Dr. Siegel: How does all of this extend to healthcare disparities? Because one of the things we didn’t mention yet is cost, and cost is enormous when you have new treatments, especially if it’s genetic editing. How are we going to make sure everybody gets access to this?

Dr. Kimmelman: One of the main focuses of a cancer center is to study the disparities that occur in our catchment area. So, we spend a lot of time first understanding what the disparities are in incidence. We have robust epidemiological programs to understand what are the disparities for cancer in our own area, which can also apply more broadly. There are whole community outreach and engagement programs that we have here to make sure that patients understand what therapies are available to them and what the important preventative measures are, like vaccines for HPV. We want to make sure that they have access to all of the latest and greatest therapies.

“We also have programs here to ensure that everyone gets access to clinical trials, regardless of their socioeconomic status. That’s very important to us.”

So, we spend a lot of time making sure that patients are aware and have access to quality care. We also have programs here to ensure that everyone gets access to clinical trials, regardless of their socioeconomic status. That’s very important to us. Ultimately, as a healthcare system, the country is going to have to figure [this] out, and there’s going to be an issue in terms of the cost of healthcare. But I can say here we make sure that all of our latest clinical trials and latest developments are available to everybody.

Dr. Siegel: One final question about AACR, which is liquid biopsy, diagnosing things from blood tests. Where are we heading in the future?

Dr. Kimmelman: There’s a ton on this now, and I think people have probably heard about this in multiple different contexts.

One is in the context of early detection. I think the trials are still ongoing in terms of the utility of it in that space. The other area is using it to follow patients with cancer. And this is where we’re very involved, because I think this is really the future of oncology, which is we’re going to need to follow patients with imaging to see when their tumors come back.
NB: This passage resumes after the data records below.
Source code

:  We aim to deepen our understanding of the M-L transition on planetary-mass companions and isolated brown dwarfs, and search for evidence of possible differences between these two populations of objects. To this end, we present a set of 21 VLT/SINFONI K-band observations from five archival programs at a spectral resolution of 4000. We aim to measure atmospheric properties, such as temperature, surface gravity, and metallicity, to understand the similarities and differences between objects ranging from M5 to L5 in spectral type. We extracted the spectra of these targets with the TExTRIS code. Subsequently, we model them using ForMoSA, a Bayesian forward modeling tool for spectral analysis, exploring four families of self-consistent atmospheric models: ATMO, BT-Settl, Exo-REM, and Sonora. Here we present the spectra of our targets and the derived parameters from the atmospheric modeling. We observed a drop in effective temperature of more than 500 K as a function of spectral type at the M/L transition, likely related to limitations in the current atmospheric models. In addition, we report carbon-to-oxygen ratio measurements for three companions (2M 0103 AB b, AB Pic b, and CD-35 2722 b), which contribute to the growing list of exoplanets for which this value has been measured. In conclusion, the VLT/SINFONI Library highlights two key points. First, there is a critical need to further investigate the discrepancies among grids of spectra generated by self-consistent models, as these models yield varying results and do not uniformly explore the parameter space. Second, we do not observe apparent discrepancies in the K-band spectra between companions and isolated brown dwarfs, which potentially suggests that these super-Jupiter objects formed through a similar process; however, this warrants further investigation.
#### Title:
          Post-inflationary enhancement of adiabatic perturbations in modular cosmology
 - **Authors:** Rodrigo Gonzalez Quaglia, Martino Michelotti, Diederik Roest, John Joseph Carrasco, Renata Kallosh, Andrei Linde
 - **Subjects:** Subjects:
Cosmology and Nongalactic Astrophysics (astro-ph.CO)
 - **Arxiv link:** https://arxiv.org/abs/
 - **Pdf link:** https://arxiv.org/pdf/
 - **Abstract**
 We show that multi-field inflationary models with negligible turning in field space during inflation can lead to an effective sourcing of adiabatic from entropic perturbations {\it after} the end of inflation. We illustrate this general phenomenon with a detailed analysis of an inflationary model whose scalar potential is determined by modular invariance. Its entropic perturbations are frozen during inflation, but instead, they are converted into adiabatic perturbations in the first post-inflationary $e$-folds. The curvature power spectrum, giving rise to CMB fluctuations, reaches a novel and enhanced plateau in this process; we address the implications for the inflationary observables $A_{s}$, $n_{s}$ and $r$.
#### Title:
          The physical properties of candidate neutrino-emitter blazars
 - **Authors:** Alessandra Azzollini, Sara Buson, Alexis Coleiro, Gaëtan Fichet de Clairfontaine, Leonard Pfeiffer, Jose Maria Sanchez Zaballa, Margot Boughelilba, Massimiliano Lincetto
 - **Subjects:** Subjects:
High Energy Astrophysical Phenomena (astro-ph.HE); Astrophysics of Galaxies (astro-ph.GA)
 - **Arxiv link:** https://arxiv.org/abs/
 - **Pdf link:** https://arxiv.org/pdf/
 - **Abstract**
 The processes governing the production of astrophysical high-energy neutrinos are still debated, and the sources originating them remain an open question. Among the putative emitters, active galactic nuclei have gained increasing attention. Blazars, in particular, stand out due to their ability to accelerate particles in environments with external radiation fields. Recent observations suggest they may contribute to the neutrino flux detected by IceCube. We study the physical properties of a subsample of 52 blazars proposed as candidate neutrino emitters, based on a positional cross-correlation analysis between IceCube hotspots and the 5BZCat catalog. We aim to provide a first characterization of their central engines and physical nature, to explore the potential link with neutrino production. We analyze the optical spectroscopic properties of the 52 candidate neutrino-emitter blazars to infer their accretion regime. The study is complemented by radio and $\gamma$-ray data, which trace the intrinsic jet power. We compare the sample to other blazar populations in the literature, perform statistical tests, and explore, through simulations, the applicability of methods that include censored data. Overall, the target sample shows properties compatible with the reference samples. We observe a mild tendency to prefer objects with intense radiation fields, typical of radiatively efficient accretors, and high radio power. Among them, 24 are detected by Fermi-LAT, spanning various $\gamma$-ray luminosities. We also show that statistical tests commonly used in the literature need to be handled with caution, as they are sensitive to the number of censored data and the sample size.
But that takes hundreds of thousands, if not millions, of cells to see anything on MRI or a PET scan. But by taking a simple peripheral blood draw, we can sequence that blood and look for mutations from tumors, and then detect the cancer before we even see it on any sort of imaging.

So, there’s an early detection for following therapy, and this allows us to change our therapies more quickly. But we can also follow what the next best therapy is because we could see that the cancer developed a resistance mutation, and that this drug will be more effective than the drug that you’re on, and we can make those changes early. And then [there’s] deescalating therapy. If a patient just had surgery and the circulating tumor DNA goes away, that patient might be someone who we can deescalate therapy in because we don’t see circulating tumor DNA.

These are things that we use consistently here, and make sure that all patients have access to, but it really is the future.